BEGIN RECORDED DATA

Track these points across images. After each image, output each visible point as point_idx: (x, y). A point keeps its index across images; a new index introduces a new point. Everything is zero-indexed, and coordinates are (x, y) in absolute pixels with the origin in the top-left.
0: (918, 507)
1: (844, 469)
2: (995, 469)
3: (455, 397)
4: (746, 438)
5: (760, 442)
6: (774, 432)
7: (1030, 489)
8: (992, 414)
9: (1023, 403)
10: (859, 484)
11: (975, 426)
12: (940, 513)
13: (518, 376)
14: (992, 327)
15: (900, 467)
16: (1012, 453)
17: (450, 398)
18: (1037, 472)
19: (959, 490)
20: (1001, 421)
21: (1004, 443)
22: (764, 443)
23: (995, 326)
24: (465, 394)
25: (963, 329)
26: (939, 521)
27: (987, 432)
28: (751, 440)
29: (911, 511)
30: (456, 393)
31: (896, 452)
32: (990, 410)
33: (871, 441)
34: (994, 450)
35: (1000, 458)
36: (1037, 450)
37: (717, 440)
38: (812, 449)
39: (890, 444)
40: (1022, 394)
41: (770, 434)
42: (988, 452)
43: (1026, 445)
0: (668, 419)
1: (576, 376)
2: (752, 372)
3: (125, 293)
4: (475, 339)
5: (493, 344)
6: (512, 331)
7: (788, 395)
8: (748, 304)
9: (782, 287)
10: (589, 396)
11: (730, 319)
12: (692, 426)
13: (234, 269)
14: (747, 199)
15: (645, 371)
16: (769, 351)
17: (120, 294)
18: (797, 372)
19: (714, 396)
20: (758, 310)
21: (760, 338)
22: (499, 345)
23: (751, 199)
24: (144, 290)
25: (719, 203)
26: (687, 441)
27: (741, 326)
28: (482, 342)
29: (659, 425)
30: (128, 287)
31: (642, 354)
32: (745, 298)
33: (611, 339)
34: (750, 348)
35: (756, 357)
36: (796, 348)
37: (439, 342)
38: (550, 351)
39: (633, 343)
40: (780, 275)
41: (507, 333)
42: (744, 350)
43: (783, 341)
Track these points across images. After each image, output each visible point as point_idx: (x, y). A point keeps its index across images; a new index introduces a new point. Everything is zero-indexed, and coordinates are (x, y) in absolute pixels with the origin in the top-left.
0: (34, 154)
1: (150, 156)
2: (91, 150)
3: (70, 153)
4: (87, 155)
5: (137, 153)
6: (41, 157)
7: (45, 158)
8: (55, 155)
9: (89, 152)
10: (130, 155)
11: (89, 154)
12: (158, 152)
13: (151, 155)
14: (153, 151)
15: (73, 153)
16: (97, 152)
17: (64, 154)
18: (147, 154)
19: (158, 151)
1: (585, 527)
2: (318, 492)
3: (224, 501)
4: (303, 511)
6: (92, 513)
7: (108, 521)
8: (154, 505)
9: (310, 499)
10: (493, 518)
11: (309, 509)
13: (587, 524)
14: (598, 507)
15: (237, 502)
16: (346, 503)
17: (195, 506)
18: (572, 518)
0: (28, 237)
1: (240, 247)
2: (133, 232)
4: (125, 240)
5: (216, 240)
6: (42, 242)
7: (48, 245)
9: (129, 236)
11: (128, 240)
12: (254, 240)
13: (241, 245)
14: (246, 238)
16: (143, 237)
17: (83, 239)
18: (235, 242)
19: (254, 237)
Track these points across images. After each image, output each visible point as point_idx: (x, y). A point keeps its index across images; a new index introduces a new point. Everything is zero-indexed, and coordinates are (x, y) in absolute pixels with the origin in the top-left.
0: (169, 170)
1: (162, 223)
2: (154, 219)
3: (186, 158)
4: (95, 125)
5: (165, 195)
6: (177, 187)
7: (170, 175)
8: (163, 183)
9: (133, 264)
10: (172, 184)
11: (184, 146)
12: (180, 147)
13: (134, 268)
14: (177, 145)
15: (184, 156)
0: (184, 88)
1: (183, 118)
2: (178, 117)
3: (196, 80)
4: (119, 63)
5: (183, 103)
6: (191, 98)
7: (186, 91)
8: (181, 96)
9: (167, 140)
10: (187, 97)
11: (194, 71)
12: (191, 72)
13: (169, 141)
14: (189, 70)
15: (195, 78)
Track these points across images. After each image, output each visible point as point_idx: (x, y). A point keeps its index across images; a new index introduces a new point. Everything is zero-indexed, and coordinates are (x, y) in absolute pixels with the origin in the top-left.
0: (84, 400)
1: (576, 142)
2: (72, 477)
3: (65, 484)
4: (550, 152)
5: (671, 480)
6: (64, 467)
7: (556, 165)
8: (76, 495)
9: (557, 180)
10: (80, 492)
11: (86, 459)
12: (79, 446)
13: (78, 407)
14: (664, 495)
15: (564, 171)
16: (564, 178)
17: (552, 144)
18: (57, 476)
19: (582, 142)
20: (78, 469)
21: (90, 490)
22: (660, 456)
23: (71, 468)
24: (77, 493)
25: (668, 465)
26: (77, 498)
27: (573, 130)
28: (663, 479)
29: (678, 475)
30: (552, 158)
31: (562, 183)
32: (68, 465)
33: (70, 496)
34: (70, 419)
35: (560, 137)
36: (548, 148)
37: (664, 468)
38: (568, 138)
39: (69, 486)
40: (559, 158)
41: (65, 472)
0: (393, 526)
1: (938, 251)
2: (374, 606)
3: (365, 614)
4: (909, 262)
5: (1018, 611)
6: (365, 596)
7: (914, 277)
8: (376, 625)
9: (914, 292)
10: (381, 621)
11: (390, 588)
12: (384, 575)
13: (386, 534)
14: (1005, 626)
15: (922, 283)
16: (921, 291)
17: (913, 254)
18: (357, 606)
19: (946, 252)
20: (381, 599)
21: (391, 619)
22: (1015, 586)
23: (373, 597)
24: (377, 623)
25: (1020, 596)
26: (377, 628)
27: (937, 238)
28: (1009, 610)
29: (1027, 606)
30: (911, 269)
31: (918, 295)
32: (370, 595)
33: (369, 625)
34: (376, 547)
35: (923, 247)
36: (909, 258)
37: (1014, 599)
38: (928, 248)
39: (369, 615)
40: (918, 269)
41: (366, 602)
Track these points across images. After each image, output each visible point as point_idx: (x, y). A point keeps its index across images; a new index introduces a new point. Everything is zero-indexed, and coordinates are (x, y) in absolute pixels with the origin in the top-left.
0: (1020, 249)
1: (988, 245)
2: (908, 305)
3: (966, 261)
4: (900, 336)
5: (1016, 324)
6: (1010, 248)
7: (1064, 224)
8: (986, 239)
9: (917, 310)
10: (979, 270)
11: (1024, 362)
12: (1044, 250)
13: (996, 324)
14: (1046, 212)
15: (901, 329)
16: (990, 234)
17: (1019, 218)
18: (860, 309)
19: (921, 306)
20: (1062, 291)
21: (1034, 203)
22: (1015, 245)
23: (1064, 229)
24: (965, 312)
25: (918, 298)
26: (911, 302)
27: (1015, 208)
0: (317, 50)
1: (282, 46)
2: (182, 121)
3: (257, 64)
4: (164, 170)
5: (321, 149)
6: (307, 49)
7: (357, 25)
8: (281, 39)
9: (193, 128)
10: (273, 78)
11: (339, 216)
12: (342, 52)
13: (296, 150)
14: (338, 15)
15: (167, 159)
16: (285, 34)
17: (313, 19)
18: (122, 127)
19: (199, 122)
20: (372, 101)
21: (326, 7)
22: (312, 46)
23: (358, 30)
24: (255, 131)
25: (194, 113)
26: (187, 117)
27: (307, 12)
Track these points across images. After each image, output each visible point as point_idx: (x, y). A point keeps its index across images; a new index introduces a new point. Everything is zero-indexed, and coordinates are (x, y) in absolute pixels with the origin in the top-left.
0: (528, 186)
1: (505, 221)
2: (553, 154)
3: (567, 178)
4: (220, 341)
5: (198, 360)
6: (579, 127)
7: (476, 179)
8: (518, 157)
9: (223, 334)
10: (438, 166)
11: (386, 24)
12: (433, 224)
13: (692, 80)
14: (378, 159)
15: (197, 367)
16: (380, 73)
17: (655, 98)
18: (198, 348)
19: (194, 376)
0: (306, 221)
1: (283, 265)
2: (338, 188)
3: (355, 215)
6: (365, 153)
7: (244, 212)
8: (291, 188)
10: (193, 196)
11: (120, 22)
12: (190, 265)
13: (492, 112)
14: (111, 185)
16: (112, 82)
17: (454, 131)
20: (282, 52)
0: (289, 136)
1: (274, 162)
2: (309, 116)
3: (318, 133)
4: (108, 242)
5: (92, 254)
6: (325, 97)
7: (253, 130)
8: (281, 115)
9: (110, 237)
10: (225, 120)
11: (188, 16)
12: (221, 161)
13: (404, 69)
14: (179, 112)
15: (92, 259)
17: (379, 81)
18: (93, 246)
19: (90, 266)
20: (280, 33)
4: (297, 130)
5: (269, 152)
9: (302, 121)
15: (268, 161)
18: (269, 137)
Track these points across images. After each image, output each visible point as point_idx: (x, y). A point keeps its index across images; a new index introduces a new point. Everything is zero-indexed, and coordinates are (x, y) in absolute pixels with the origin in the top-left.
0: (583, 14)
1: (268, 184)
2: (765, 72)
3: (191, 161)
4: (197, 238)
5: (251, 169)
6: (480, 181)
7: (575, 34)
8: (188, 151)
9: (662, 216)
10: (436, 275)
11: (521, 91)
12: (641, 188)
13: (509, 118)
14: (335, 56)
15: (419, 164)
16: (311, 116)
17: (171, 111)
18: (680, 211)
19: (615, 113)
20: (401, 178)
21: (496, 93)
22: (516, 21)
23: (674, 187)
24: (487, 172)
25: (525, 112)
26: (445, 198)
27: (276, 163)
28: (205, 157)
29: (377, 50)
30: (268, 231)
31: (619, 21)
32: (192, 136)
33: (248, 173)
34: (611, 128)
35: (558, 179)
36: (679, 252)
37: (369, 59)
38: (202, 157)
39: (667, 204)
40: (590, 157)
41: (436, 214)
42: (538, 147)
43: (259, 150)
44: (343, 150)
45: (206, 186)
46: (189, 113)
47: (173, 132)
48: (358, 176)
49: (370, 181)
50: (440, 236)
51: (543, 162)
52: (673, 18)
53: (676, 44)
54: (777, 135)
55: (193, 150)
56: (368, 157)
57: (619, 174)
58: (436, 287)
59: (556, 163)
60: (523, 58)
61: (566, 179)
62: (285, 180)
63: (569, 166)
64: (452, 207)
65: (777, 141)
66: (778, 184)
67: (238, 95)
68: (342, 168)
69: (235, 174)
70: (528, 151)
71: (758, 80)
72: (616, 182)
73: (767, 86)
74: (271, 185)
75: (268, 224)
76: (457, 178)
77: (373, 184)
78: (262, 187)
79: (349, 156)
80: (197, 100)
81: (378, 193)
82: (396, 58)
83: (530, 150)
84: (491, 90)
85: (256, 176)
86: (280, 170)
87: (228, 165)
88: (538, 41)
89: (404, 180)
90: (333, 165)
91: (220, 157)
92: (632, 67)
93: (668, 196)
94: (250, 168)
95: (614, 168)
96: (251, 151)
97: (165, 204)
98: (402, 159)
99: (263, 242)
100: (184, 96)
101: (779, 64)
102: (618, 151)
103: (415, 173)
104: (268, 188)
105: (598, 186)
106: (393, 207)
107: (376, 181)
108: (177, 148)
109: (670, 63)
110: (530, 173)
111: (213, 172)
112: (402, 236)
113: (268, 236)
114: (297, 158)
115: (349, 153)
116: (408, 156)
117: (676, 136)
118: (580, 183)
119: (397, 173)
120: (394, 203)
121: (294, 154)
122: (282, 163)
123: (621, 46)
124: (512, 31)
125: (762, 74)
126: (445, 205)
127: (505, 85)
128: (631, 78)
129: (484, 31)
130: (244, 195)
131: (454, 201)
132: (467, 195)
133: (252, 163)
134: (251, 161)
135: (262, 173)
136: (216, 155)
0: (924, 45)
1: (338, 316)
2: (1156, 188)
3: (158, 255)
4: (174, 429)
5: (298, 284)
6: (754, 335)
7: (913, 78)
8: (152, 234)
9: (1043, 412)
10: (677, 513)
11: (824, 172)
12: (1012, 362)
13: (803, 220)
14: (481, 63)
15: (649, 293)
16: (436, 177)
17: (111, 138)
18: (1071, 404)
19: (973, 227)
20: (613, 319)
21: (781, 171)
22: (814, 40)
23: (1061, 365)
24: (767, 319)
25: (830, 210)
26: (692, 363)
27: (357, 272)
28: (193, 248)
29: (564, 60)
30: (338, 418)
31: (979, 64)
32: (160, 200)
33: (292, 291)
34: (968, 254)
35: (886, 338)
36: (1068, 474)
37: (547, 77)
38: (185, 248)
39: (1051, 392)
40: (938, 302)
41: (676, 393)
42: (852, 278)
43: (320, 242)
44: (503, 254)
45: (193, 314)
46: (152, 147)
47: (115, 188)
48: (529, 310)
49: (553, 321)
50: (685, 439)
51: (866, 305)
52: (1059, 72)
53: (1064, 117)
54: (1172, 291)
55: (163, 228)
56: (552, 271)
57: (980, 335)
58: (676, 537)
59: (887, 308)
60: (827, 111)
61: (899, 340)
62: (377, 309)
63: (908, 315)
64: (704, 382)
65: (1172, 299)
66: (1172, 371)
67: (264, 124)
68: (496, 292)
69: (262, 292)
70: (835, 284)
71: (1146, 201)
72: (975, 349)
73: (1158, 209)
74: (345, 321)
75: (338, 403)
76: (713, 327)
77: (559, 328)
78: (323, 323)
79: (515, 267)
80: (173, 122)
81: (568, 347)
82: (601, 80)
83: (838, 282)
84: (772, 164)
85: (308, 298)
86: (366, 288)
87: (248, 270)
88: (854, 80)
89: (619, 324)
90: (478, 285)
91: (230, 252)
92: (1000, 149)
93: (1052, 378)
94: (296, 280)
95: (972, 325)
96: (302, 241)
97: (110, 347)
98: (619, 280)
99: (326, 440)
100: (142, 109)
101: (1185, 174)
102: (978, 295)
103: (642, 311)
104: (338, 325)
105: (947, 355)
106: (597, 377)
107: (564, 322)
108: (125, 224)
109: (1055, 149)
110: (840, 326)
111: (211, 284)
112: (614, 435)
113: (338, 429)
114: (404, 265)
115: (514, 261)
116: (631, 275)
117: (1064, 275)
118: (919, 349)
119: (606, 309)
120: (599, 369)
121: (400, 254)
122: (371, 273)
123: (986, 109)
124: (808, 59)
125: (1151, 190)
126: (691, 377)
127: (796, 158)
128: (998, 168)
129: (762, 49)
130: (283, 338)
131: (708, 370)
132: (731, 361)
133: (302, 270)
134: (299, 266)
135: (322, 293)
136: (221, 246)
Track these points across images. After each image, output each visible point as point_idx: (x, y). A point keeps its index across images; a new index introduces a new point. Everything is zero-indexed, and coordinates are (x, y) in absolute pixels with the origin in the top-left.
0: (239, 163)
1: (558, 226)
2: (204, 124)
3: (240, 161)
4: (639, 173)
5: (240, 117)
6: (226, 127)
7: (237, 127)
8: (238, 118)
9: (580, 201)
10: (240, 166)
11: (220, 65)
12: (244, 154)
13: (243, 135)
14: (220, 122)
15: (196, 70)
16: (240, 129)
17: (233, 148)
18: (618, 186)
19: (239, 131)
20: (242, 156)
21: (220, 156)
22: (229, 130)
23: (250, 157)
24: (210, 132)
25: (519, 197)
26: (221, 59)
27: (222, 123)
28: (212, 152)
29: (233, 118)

END RECORDED DATA

AIM OF THE TASK - Can you copy out the material word for word, from its first line through the line containing "20: (1001, 421)", including that line?

YOUR RESPONSE -
Track these points across images. After each image, output each visible point as point_idx: (x, y). A point keeps its index across images; a new index introduces a new point. Everything is zero-indexed, and coordinates are (x, y) in absolute pixels with the origin in the top-left.
0: (918, 507)
1: (844, 469)
2: (995, 469)
3: (455, 397)
4: (746, 438)
5: (760, 442)
6: (774, 432)
7: (1030, 489)
8: (992, 414)
9: (1023, 403)
10: (859, 484)
11: (975, 426)
12: (940, 513)
13: (518, 376)
14: (992, 327)
15: (900, 467)
16: (1012, 453)
17: (450, 398)
18: (1037, 472)
19: (959, 490)
20: (1001, 421)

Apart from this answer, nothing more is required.